The inlay or onlay is a partial prosthetic piece recommended following a decay, a fracture of a part of the tooth or a replacement of an old filling that is no longer adapted.
It represents a very contemporary solution for restoration, from the mechanical, durability and aesthetic point of view:
Solid: by their ceramic constitution.
The ceramics used today for inlays/onlays have mechanical properties very similar to dental enamel.
In this way, the missing tooth part is replaced by a ceramic part with exactly the same shape and properties. This is called dental bio-mimicry.
Durability: made to measure by a prosthetist on the basis of an impression of the tooth made by the dentist, the quality of the joint between the tooth and the extremely fine inlay and the solidity of the ceramic make this type of restoration very durable.

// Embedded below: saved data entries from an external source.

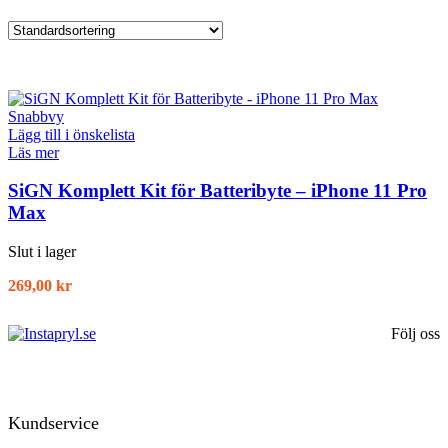
Snabbvy
Lägg till i önskelista
Läs mer
SiGN Komplett Kit för Batteribyte – iPhone 11 Pro
Max
Slut i lager
269,00
kr
Följ oss
Kundservice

The average life span of an inlay/onlay is 10 to 15 years.
Aesthetics: made in the laboratory by the dental technician, the inlay or onlay has a much more precise morphology and will merge with the natural tooth.
How does an inlay/onlay procedure work?
Two sessions are required:
1/ Preparation of the tooth (or teeth) that will receive the inlay or onlay: under local anesthesia, the tooth is prepared with a burr to remove decay or old defective fillings.
Then, an impression of the tooth is taken, before closing the cavity with a temporary filling.
2/ Bonding of the inlay / onlay with a bonding resin. A surgical field, called a dental dam, is placed before the assembly of the inlay in order to isolate the tooth from the rest of the mouth and to be in the best conditions to obtain a perfect and tight bonding.